▶ **What to do**:
Using the entries below, copy out all lines where "wrist" is found.

▶ **Information supplied**:

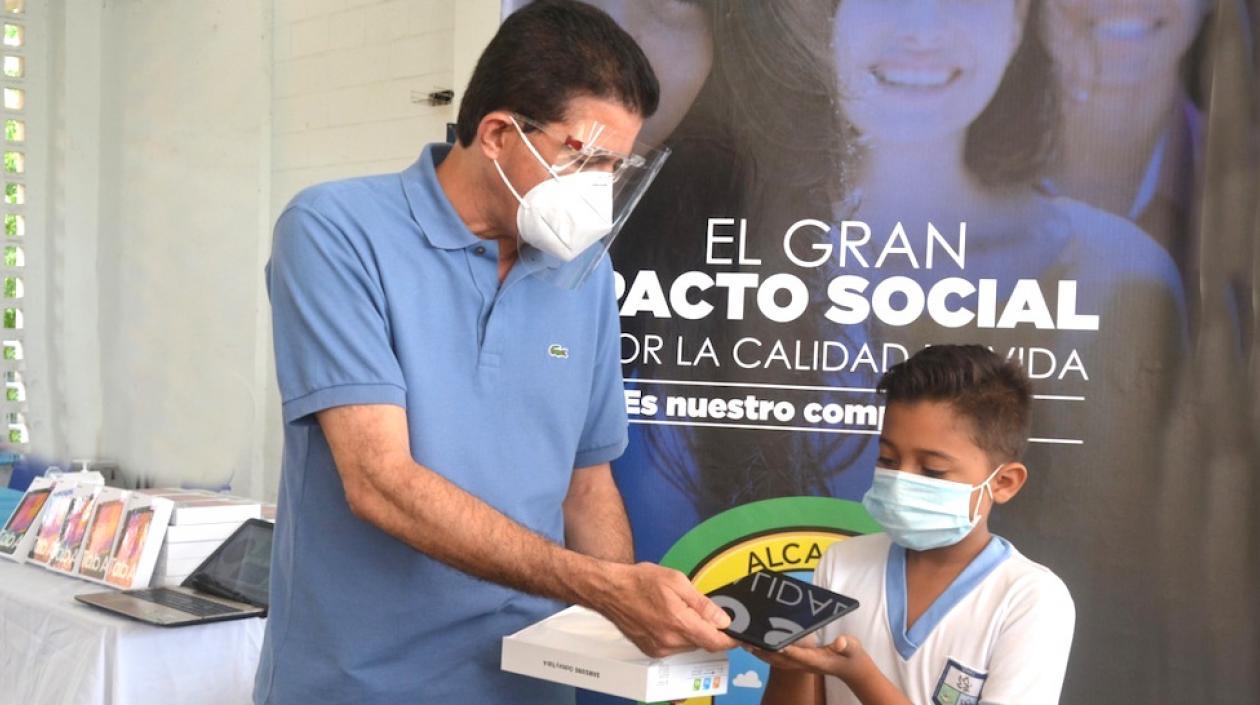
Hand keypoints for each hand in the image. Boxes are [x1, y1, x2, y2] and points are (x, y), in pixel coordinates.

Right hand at [594, 562, 738, 656]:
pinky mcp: (651, 651)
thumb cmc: (639, 582)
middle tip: (701, 609)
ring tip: (678, 610)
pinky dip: (678, 635)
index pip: (715, 641)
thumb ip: (702, 603)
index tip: (738, 633)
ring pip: (689, 645)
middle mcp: (670, 641)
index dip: (731, 639)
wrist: (610, 591)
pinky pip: (675, 647)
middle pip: (703, 642)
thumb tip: (722, 619)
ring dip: (692, 632)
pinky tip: (668, 618)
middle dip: (708, 629)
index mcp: (679, 622)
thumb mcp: (677, 581)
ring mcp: (659, 648)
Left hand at [748, 634, 874, 682]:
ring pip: (776, 660)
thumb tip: (840, 642)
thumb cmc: (851, 655)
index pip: (799, 655)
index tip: (773, 643)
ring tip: (744, 641)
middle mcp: (805, 664)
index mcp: (817, 660)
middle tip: (748, 640)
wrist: (851, 669)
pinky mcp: (798, 662)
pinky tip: (755, 645)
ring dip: (760, 652)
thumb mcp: (853, 647)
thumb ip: (846, 645)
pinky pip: (777, 659)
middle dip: (764, 650)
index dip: (786, 649)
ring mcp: (800, 664)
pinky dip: (765, 652)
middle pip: (781, 659)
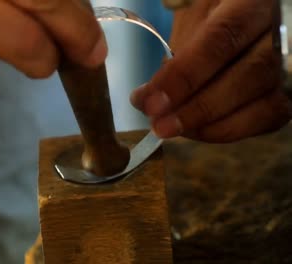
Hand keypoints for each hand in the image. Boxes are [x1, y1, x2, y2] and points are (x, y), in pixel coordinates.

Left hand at [131, 0, 291, 142]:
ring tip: (171, 129)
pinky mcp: (289, 91)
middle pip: (248, 74)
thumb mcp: (196, 14)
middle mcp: (284, 32)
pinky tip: (196, 130)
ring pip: (263, 104)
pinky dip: (228, 130)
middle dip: (196, 107)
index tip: (150, 100)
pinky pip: (266, 118)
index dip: (184, 74)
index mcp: (254, 2)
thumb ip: (182, 47)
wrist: (248, 19)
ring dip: (210, 124)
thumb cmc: (216, 14)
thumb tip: (155, 92)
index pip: (222, 38)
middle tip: (158, 124)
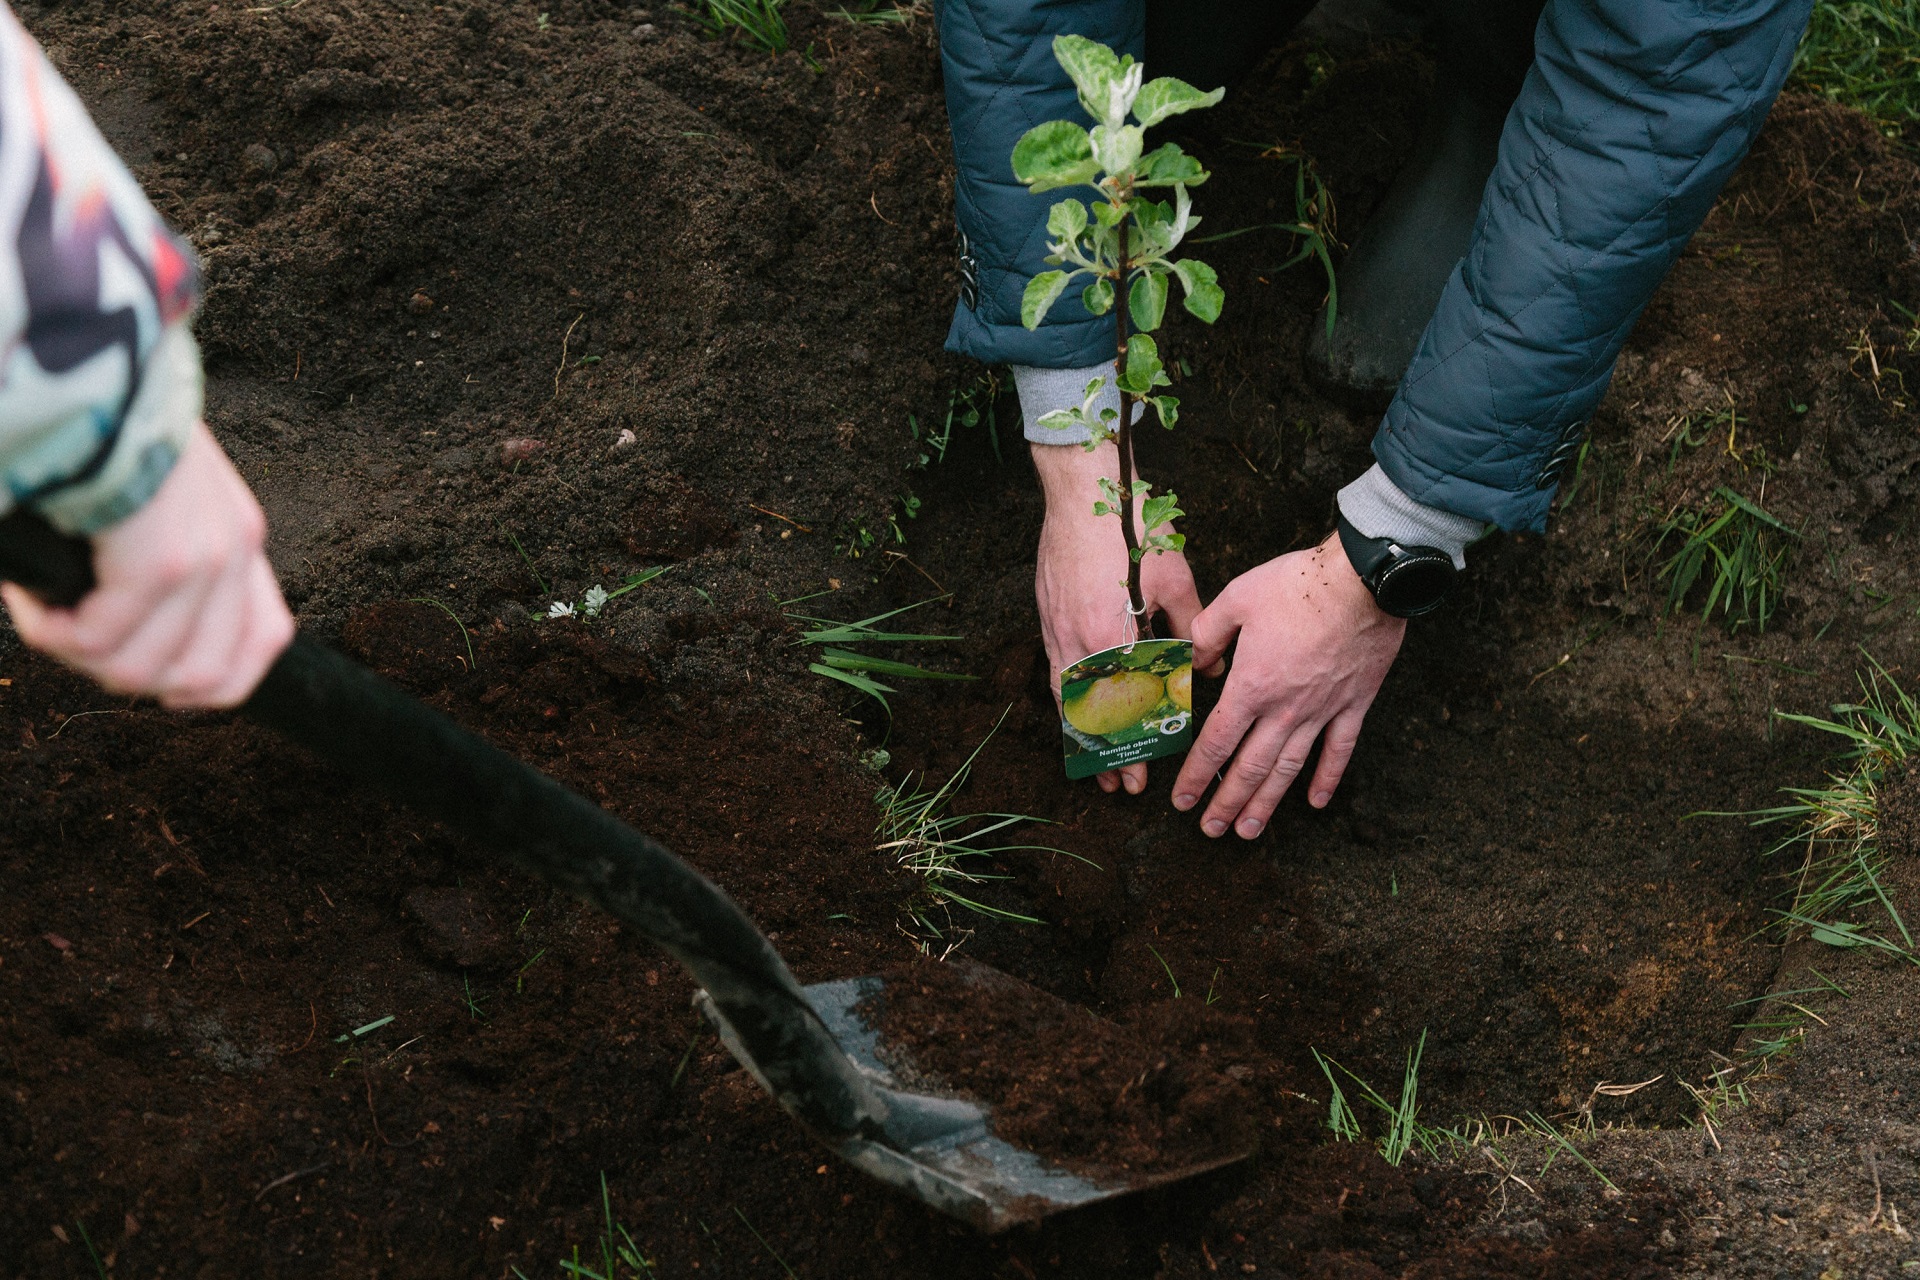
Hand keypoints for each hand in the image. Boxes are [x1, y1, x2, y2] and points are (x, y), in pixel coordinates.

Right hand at [2, 420, 293, 708]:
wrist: (89, 360)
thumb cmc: (101, 421)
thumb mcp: (155, 489)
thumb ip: (161, 549)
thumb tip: (124, 626)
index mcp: (239, 534)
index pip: (262, 643)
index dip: (209, 686)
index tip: (152, 684)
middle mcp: (236, 550)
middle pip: (199, 676)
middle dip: (121, 673)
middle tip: (68, 632)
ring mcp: (206, 560)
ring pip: (138, 669)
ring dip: (76, 652)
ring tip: (42, 607)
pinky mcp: (161, 563)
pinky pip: (98, 638)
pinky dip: (49, 629)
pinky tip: (27, 593)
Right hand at [1032, 439, 1211, 794]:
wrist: (1080, 486)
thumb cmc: (1130, 526)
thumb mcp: (1174, 577)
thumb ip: (1192, 628)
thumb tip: (1210, 667)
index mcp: (1109, 637)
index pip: (1120, 709)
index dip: (1130, 746)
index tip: (1141, 774)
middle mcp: (1075, 641)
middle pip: (1087, 715)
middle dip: (1103, 753)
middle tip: (1119, 784)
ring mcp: (1055, 628)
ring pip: (1066, 697)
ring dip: (1081, 733)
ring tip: (1094, 759)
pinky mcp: (1046, 613)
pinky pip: (1056, 670)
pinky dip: (1067, 700)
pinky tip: (1077, 709)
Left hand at [1172, 533, 1403, 837]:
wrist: (1362, 580)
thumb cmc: (1297, 585)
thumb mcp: (1237, 599)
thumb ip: (1208, 633)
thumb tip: (1194, 660)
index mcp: (1251, 686)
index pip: (1216, 742)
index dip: (1197, 775)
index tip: (1182, 800)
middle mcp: (1284, 709)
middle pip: (1250, 767)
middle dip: (1227, 802)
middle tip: (1211, 830)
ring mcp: (1322, 710)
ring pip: (1289, 769)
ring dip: (1267, 802)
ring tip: (1249, 830)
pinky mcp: (1354, 704)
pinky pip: (1339, 750)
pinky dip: (1326, 779)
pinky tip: (1314, 802)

▶ **The answer**:
wrist: (610, 591)
wrist: (851, 669)
wrist: (248, 19)
wrist: (89, 360)
wrist: (1080, 486)
wrist: (1362, 580)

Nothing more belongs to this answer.